DIRECTIONS FOR THIS TASK — Repeat the lines of the records from the one containing "Gilinfen/LiteLoaderQQNT at 2025-04-01 08:26:04" up to and including the one containing "212. Successfully forked".

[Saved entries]
☆ ☆ ☆

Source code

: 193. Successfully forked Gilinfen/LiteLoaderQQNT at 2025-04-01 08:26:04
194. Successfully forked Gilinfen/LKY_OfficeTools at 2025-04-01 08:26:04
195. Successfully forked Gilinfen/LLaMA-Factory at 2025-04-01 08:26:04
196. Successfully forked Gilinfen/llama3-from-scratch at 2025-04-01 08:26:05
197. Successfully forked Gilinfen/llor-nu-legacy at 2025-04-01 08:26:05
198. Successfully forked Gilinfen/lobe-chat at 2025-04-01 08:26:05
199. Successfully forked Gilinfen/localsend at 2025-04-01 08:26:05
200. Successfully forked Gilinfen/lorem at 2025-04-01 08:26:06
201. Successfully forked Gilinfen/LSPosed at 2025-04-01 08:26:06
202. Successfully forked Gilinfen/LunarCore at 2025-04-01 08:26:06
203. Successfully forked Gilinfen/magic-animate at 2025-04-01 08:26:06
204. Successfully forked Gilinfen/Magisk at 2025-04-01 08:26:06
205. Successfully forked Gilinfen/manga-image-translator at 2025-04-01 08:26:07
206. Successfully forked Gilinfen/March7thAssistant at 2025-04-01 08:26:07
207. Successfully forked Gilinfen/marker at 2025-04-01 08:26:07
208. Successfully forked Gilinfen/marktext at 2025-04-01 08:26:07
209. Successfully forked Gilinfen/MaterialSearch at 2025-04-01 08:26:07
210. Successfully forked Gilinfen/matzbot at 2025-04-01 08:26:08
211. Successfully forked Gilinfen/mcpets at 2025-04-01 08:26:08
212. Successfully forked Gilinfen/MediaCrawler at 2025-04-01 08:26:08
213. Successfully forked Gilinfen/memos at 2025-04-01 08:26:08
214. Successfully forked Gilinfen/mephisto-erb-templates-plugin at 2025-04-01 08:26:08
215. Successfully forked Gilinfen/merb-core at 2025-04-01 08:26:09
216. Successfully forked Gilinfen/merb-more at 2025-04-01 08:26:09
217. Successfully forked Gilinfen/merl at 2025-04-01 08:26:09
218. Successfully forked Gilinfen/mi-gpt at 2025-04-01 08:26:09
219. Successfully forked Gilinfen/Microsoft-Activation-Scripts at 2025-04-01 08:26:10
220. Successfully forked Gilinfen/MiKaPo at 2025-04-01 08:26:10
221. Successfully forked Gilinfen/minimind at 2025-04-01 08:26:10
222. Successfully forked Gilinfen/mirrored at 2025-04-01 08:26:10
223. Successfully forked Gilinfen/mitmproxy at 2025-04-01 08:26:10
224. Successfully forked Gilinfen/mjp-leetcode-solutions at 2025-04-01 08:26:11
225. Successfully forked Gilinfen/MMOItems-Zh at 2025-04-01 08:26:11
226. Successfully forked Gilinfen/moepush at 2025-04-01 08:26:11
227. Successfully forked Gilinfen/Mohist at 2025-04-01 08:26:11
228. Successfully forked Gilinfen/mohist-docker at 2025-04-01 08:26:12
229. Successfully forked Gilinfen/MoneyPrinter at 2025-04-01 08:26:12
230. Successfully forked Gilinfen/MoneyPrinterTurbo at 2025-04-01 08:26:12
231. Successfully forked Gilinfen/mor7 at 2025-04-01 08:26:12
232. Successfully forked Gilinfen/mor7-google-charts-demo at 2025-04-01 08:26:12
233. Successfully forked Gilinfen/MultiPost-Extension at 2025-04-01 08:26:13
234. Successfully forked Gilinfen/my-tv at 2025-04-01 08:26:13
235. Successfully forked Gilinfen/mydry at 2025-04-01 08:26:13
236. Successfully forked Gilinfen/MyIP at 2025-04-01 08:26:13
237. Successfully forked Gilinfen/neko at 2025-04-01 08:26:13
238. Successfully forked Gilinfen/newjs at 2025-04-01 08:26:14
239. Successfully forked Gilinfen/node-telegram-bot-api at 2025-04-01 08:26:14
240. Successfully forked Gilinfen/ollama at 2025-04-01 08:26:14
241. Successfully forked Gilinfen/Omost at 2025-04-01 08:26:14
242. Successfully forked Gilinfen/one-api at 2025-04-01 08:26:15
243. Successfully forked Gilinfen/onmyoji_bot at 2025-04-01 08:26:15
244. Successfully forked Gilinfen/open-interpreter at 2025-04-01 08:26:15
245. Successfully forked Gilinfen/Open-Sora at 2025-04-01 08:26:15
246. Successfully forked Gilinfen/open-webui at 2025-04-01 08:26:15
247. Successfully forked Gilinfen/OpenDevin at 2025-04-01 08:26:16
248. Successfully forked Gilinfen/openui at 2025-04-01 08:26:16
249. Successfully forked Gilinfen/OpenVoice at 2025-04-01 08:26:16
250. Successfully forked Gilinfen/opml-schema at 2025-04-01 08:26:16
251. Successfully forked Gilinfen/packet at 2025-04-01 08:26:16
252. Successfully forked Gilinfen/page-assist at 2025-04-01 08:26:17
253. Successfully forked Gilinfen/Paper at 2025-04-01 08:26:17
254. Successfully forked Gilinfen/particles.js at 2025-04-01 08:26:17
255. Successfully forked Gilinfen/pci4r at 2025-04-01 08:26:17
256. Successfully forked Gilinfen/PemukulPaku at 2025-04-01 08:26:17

☆ ☆ ☆

RESULT OF THIS EXERCISE —
: 193. Successfully forked Gilinfen/LiteLoaderQQNT at 2025-04-01 08:26:04
194. Successfully forked Gilinfen/LKY_OfficeTools at 2025-04-01 08:26:04
195. Successfully forked Gilinfen/LLaMA-Factory at 2025-04-01 08:26:04
196. Successfully forked Gilinfen/llama3-from-scratch at 2025-04-01 08:26:05
197. Successfully forked Gilinfen/llor-nu-legacy at 2025-04-01 08:26:05
198. Successfully forked Gilinfen/lobe-chat at 2025-04-01 08:26:05
199. Successfully forked Gilinfen/localsend at 2025-04-01 08:26:05
200. Successfully forked Gilinfen/lorem at 2025-04-01 08:26:06
201. Successfully forked Gilinfen/LSPosed at 2025-04-01 08:26:06
202. Successfully forked Gilinfen/LunarCore at 2025-04-01 08:26:06
203. Successfully forked Gilinfen/magic-animate at 2025-04-01 08:26:06
204. Successfully forked Gilinfen/Magisk at 2025-04-01 08:26:06
205. Successfully forked Gilinfen/manga-image-translator at 2025-04-01 08:26:07
206. Successfully forked Gilinfen/March7thAssistant at 2025-04-01 08:26:07
207. Successfully forked Gilinfen/marker at 2025-04-01 08:26:07
208. Successfully forked Gilinfen/marktext at 2025-04-01 08:26:07
209. Successfully forked Gilinfen/MaterialSearch at 2025-04-01 08:26:07
210. Successfully forked Gilinfen/matzbot at 2025-04-01 08:26:08
211. Successfully forked Gilinfen/mcpets at 2025-04-01 08:26:08
212. Successfully forked Gilinfen/MediaCrawler at 2025-04-01 08:26:08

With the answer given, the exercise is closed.